Article Text
Abstract
Background Delirium is a syndrome of decreased cognitive function, consciousness and attention. It has an acute onset and fluctuating course. The prevalence of delirium amongst palliative care in-patients is about 30%. There is no similar data for out-patients. A focus group was conducted at a Scottish hospice to explore the experiences of clinical nurse specialists (CNSs) in managing delirium in the community. This formed part of a wider quality improvement project on hospice patients with delirium.

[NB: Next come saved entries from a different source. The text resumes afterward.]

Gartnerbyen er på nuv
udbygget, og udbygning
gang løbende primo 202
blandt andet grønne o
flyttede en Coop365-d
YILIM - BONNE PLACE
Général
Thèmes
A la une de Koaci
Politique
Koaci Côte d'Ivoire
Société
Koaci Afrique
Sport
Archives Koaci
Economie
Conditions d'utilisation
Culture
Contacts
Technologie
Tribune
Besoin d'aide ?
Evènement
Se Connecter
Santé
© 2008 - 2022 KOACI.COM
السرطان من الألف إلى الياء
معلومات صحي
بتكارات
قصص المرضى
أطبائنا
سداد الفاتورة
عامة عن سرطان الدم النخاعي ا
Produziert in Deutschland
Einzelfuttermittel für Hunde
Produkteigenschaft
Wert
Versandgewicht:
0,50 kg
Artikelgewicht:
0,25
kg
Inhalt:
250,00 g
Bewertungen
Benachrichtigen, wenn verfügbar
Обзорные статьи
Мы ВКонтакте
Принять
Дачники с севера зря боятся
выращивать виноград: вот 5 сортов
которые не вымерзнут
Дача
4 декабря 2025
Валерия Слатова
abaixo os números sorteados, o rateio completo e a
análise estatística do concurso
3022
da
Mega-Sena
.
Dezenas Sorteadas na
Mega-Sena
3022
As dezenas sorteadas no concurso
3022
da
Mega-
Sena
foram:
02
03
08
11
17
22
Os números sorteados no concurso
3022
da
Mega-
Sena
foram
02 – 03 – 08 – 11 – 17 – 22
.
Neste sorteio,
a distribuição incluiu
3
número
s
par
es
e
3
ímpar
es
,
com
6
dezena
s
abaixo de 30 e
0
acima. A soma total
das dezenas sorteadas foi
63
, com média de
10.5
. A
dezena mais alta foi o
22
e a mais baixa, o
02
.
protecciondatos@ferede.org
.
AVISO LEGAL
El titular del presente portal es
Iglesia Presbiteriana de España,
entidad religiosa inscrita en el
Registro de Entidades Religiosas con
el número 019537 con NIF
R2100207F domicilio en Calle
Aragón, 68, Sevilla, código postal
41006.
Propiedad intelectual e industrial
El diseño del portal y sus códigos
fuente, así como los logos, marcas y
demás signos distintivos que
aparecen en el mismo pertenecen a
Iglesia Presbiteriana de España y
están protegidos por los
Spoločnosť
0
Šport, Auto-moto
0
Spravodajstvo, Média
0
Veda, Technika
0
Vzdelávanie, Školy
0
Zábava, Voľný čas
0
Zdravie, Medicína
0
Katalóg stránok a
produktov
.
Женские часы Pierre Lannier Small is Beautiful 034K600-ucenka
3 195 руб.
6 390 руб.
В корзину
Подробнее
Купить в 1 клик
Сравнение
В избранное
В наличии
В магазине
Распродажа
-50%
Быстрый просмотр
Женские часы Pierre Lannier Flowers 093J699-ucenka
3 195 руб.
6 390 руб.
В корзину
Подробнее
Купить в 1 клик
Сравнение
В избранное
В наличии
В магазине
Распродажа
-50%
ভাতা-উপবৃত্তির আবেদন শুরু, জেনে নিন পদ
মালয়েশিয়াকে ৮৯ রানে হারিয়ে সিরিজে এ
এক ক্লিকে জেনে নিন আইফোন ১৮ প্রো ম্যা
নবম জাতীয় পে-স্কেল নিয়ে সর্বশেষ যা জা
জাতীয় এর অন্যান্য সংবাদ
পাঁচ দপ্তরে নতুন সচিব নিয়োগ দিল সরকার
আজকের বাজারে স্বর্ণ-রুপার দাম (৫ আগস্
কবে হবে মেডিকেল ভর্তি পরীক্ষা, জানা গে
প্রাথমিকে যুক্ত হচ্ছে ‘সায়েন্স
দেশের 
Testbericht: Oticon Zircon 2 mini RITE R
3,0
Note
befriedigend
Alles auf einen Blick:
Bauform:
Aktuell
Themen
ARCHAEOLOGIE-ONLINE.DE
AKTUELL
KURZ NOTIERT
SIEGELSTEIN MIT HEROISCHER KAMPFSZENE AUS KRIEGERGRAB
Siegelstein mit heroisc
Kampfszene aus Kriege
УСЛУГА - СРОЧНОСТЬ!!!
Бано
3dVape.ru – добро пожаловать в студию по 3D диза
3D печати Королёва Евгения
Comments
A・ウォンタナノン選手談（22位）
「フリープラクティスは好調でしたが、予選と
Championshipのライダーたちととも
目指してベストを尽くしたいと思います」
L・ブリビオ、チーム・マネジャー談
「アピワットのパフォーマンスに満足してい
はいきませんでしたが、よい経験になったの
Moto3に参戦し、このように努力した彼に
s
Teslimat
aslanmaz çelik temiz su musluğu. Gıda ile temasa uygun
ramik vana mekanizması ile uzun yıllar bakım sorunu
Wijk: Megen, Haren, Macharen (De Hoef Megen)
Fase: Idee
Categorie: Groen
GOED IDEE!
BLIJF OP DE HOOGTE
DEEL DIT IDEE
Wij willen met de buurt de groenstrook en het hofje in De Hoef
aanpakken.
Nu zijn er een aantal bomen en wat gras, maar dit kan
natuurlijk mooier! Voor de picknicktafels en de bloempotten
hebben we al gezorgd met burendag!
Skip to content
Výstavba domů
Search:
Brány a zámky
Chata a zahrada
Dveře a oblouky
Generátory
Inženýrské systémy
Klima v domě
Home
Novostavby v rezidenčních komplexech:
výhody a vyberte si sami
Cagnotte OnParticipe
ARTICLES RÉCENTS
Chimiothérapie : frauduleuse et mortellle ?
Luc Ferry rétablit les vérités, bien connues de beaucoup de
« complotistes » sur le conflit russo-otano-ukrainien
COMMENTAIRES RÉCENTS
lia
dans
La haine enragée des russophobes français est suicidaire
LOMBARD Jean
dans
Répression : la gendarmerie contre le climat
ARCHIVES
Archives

Method Two facilitators explored the experiences of CNSs in the management of delirium. Discussions were recorded and transcribed to allow analysis of themes.
Results The focus group involved eight CNSs and generated 21 pages of text. Data was reviewed by two members of the project team. Themes emerged including importance of skilled assessment, impact on families, challenges in the management of delirium at home and the impact of delirium on choices available at the end of life.
The CNSs reflected on the impact of delirium on patients' families, who experienced guilt, fear and a sense of early bereavement. They also recognised particular challenges associated with managing patients with delirium in the community. They felt pressure to avoid admission to hospital but also felt there was a lack of the support services required to offer a non-pharmacological approach to management at home. Drugs were resorted to earlier than would be necessary in a different care setting to manage symptoms and risk. The CNSs also spoke of ‘walking away’ but being left with feelings of responsibility for the situation. Delirium was also felt to negatively impact on choices at the end of life e.g. place of death.
Conclusion Management of delirium in the community represents unique challenges compared with an in-patient setting. There is a need for educational resources targeting professionals working in the community.